__Stated problem a__:
Rewrite the part of the text on Vladimov that falls between "Vladimov's most famous" and "Germany in 1975.", inclusive, changing "samizdat" to "underground".

__Extract__:
§
Georgi Nikolayevich Vladimov (; real family name Volosevich, ; 19 February 1931, Kharkiv – 19 October 2003, Frankfurt) was a Russian dissident writer.

Biography
In 1977 he became the leader of the Moscow section of Amnesty International, forbidden in the USSR. In 1983, he emigrated to West Germany.

Vladimov's most famous novel is Faithful Ruslan, the tale of a guard dog in a Soviet Gulag, told from the dog's perspective. It circulated in the Soviet Union as a samizdat publication, before being published in West Germany in 1975.

His novel The General and His Army, on General Chibisov (Kobrissov) and General Vlasov, was awarded the Russian Booker Prize in 1995 and the Sakharov Prize in 2000.

Works
 The Great Ore (Большая руда, 1961)
 Three Minutes of Silence (Три минуты молчания, 1969)
§
__Extracted information__:

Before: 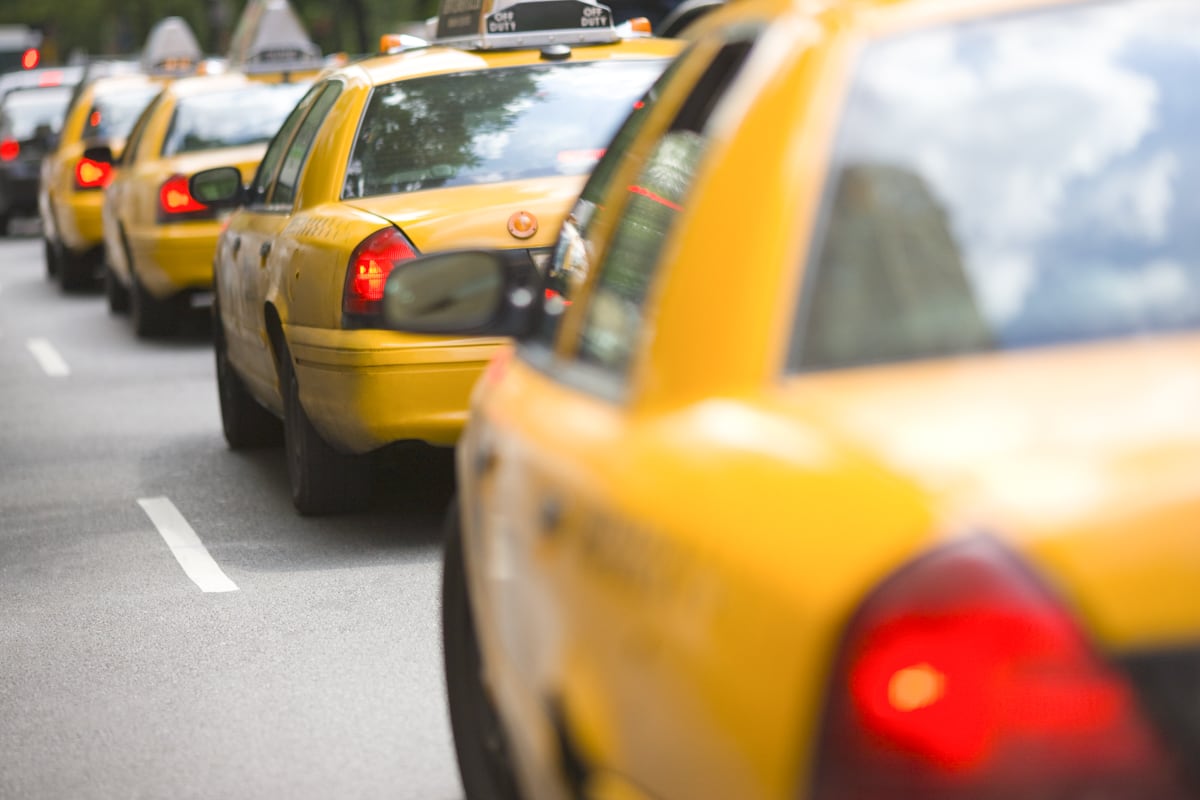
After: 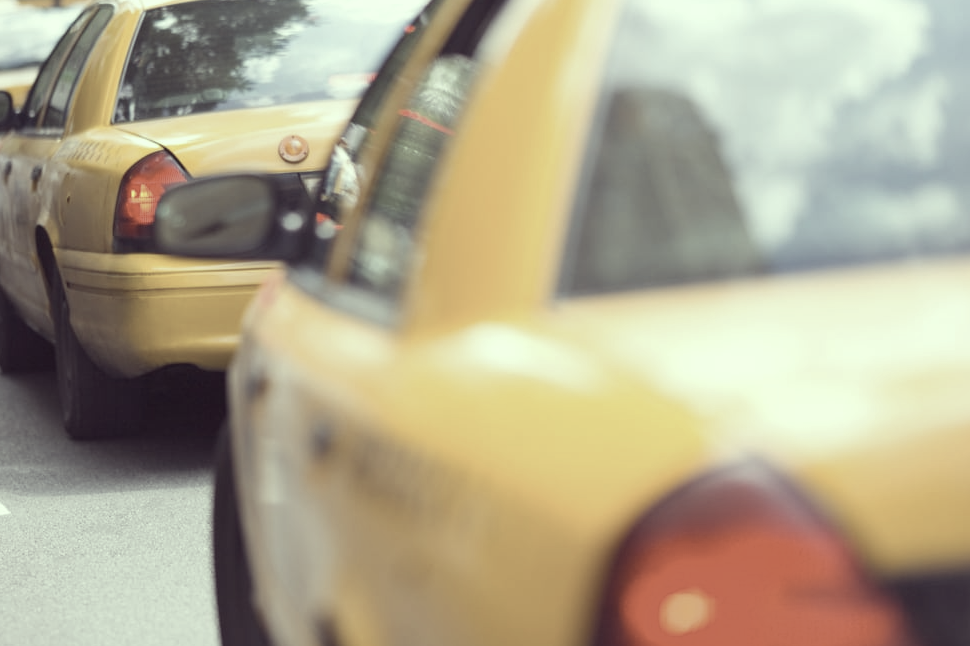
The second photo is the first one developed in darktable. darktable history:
color correction: highlights a* -20.17, highlights b* 20.27, shadows a* 20.03, shadows b* -20.46, saturation 0.43
crop: left 19.159%, top 9.58%, bottom 9.58%
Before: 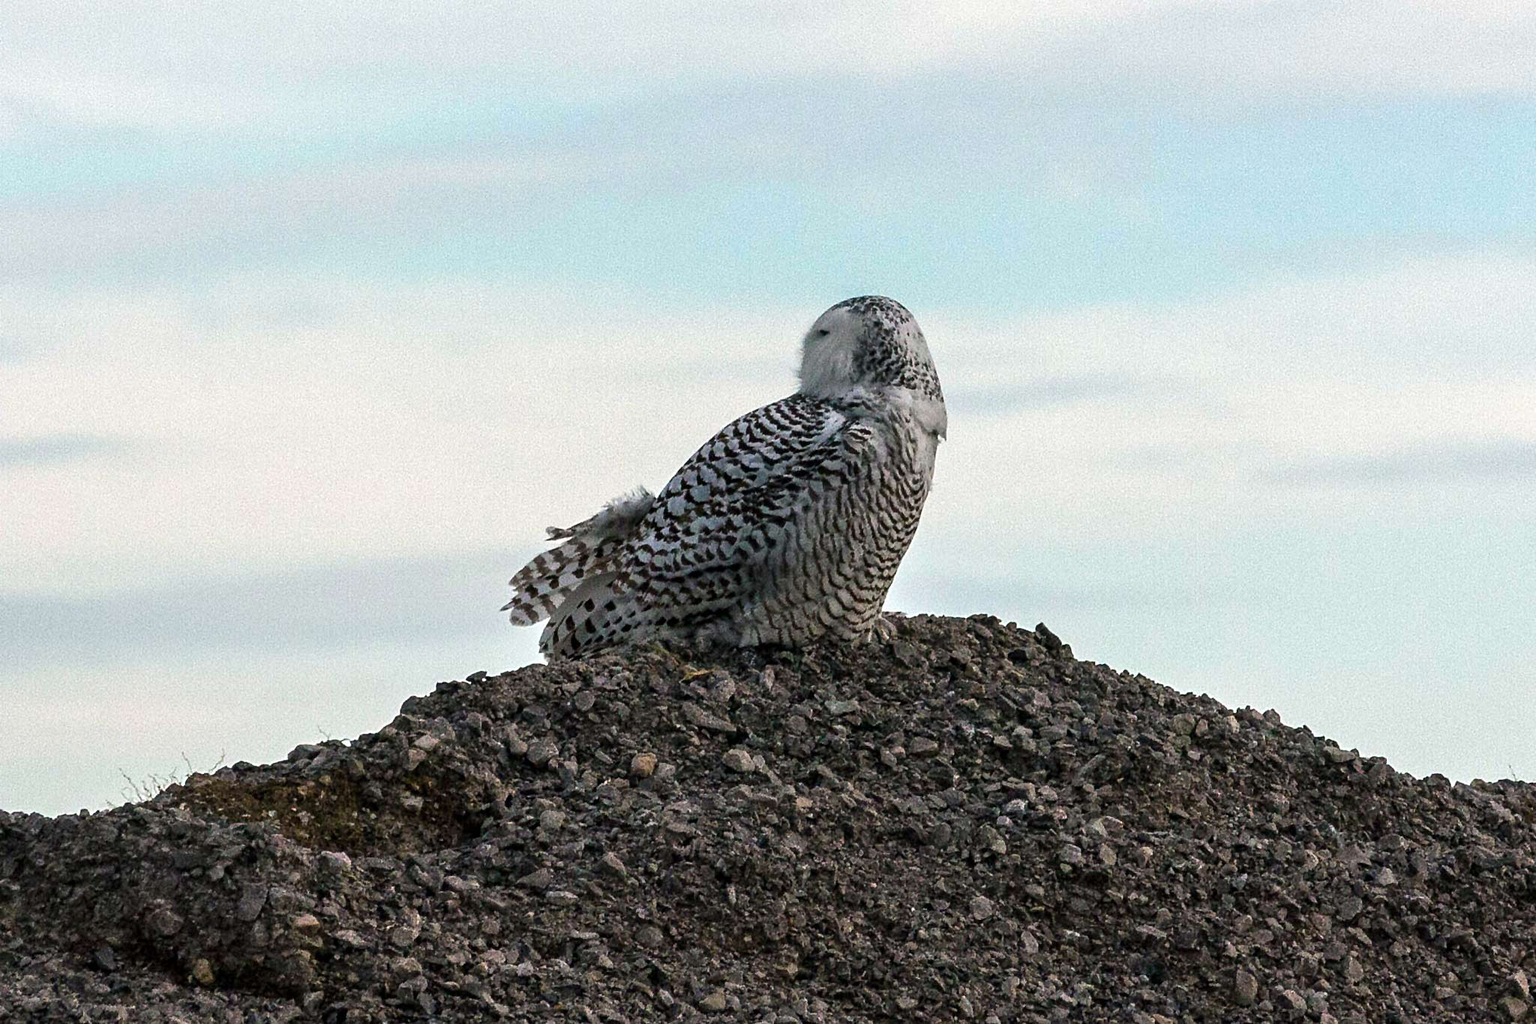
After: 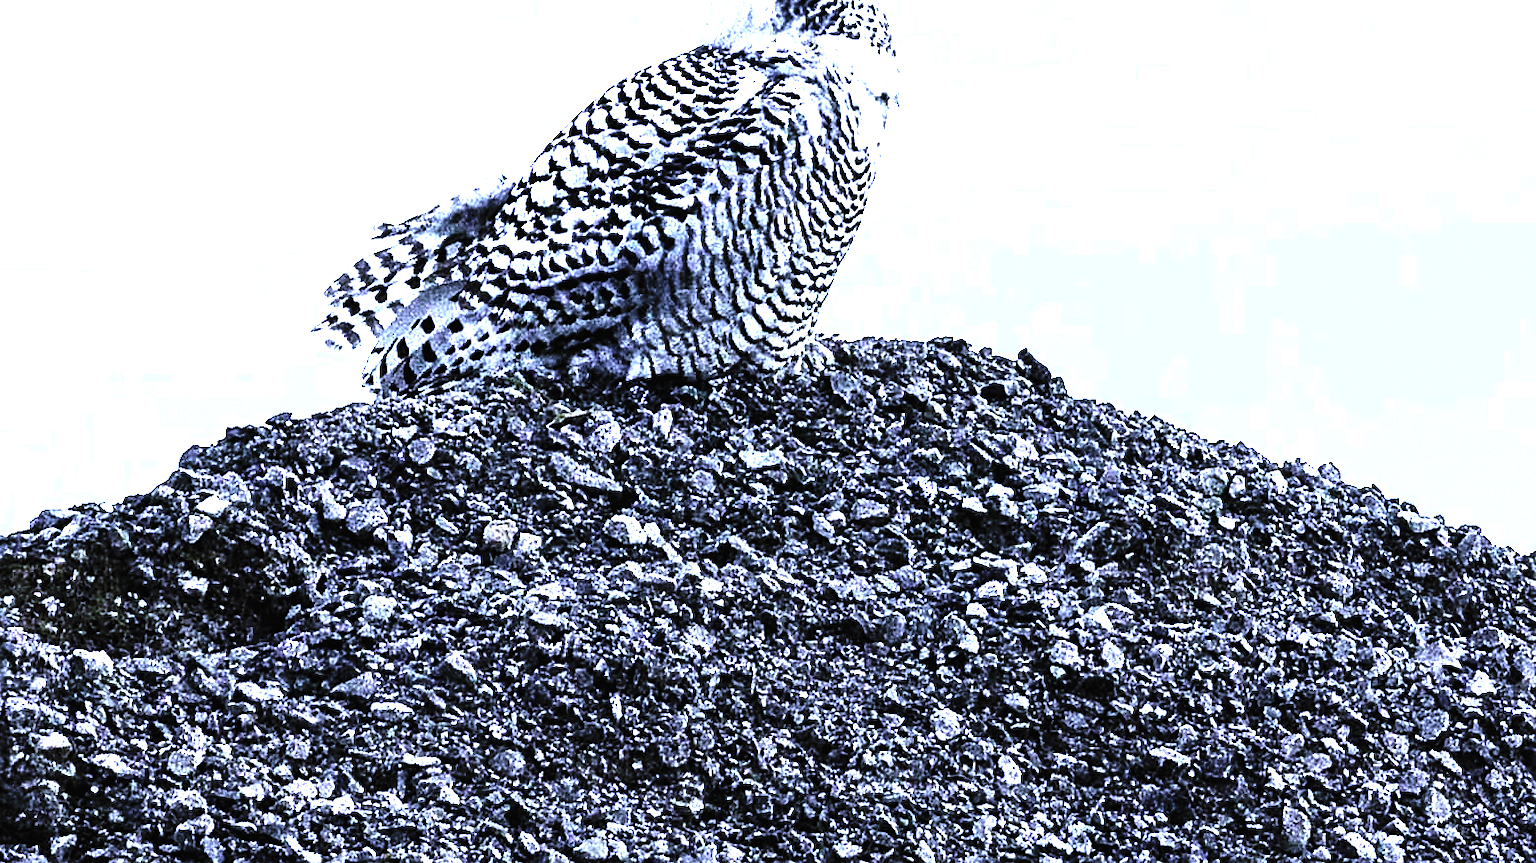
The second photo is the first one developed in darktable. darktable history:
white balance: red 0.766, blue 1.537
crop and rotate: left 17.299%, top 35.115%, right 7.015%, bottom 1.024%
exposure: exposure -0.041 EV, compensate highlight preservation false
contrast brightness saturation: contrast 0.1, brightness 0.3, saturation 0.14
color zones: curves: ch0 [(0.203, 0.433) (0.607, 0.517) (0.697, 0.696) (0.705, 0.897)]
sharpen: on, module defaults
sigmoid: contrast 1.8, skew -0.2, preserve hue 0%, red attenuation 0.1, red rotation 0.035, green attenuation 0.1, green rotation -0.017, blue attenuation 0.15, blue rotation -0.052, base primaries Rec2020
§
__Stated problem b__:
Retype the records from their start through the line holding "crop: left 19.159%, top 9.58%, bottom 9.58%", inclusive, omitting the pictures.

__Solution a__:
Vladimov's most famous novel is Faithful Ruslan, the tale of a guard dog in a Soviet Gulag, told from the dog's perspective. It circulated in the Soviet Union as a underground publication, before being published in West Germany in 1975.

__Solution b__:
Before: 
After: 
The second photo is the first one developed in darktable. darktable history:
color correction: highlights a* -20.17, highlights b* 20.27, shadows a* 20.03, shadows b* -20.46, saturation 0.43
crop: left 19.159%, top 9.58%, bottom 9.58%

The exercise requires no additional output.